• Work instructions
Return each line of the material that contains the string "ЧАСТИНАМИ".

Data items
============

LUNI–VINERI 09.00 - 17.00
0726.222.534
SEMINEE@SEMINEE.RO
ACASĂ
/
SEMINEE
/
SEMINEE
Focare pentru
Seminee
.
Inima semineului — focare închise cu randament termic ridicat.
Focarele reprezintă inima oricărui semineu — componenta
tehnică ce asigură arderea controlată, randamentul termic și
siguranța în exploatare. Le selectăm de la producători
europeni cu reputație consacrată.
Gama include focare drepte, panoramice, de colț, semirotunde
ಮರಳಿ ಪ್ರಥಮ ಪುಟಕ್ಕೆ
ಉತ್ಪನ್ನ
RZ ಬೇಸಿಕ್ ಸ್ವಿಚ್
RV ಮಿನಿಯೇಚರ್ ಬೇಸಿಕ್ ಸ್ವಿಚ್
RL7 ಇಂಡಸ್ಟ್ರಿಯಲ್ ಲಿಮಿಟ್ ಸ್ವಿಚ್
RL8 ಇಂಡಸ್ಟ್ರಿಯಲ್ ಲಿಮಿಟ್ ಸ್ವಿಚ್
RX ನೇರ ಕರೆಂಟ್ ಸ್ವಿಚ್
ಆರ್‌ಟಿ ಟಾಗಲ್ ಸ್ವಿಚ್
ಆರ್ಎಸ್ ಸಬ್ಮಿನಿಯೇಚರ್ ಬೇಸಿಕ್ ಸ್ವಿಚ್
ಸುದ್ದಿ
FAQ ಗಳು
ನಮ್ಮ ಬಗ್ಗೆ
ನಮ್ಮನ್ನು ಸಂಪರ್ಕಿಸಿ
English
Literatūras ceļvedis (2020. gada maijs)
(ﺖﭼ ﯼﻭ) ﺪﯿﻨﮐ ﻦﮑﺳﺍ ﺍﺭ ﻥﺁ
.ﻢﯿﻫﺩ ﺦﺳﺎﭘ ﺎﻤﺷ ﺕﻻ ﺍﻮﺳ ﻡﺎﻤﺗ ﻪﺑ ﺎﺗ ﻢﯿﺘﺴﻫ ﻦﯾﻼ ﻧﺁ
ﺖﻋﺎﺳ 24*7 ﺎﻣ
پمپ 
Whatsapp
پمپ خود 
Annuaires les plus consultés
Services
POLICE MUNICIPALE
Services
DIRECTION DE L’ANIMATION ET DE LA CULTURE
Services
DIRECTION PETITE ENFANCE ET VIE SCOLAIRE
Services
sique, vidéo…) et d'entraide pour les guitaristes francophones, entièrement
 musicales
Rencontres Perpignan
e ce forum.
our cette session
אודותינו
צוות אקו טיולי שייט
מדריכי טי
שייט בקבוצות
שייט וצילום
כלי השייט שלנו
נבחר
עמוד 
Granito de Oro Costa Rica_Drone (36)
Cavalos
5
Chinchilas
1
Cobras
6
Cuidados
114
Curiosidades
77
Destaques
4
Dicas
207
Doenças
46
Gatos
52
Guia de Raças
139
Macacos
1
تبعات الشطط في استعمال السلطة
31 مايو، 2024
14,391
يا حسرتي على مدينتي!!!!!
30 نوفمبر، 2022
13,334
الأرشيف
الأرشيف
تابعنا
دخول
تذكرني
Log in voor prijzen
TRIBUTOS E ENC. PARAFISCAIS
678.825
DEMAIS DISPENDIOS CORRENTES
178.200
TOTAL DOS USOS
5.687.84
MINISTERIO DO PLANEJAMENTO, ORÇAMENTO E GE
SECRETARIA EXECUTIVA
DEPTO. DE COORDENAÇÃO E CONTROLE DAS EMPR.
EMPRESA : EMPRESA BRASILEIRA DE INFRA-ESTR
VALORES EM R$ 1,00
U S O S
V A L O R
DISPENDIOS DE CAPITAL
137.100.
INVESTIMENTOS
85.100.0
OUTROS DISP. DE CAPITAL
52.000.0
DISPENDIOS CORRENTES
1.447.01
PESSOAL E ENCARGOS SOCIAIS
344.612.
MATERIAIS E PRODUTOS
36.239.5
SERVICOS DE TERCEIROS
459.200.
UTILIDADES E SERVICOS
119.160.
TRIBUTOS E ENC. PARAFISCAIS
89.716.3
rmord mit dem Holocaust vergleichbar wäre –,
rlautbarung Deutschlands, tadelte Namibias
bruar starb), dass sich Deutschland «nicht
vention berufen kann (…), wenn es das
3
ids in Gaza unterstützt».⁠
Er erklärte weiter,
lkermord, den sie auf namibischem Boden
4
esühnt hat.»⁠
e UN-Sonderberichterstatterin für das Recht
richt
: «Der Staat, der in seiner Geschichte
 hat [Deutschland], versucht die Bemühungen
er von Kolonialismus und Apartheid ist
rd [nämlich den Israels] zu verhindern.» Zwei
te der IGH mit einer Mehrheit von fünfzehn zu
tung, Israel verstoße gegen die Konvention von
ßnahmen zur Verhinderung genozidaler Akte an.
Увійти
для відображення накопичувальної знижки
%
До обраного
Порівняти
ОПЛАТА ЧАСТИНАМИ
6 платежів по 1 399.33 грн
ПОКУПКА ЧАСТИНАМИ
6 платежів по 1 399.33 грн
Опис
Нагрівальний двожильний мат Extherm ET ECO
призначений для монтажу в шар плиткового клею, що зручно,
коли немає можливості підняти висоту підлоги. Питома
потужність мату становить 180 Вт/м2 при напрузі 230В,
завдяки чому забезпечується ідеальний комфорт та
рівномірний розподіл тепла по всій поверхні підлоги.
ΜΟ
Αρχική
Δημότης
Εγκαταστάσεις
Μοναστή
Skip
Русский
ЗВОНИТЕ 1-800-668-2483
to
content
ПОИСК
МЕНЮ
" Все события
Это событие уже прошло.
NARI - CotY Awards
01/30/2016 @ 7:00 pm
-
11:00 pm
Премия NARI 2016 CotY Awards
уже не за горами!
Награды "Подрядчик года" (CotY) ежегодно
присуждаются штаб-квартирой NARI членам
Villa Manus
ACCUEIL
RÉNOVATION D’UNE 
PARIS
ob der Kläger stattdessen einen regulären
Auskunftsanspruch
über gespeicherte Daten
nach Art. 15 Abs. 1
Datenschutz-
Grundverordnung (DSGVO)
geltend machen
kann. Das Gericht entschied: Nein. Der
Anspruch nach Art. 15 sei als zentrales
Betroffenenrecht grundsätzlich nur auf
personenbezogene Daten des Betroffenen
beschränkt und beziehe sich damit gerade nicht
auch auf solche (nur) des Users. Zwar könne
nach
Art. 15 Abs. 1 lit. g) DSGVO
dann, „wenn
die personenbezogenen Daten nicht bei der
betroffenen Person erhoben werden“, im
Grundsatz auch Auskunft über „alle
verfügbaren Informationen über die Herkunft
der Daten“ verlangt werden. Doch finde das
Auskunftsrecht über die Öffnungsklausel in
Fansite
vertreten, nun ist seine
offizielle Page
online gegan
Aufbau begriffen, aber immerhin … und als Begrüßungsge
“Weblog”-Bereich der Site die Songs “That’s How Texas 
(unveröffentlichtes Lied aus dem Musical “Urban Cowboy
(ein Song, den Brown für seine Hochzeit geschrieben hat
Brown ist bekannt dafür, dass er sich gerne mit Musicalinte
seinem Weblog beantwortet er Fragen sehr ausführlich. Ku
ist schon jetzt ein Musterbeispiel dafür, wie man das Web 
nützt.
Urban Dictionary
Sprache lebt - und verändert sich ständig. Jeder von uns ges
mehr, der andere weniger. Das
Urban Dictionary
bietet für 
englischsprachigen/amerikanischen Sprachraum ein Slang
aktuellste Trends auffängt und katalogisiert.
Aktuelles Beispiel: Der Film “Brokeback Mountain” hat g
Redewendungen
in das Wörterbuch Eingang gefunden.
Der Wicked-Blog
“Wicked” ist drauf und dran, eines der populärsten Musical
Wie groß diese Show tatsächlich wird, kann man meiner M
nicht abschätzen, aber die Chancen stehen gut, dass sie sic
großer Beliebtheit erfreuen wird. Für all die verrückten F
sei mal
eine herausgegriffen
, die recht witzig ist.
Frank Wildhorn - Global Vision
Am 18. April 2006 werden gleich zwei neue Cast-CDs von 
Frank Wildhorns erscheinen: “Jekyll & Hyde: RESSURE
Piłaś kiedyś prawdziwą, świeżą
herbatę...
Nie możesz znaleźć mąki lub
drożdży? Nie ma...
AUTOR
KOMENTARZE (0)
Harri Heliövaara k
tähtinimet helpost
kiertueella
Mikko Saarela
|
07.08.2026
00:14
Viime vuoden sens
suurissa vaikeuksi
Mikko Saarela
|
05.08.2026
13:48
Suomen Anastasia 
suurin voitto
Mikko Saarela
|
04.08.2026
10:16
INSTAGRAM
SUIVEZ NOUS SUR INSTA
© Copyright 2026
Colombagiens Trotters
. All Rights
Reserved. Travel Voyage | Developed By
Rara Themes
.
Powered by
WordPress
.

============

• Reply
ОПЛАТА ЧАСТИНАМИ
ПОКУПКА ЧАСТИНАМИ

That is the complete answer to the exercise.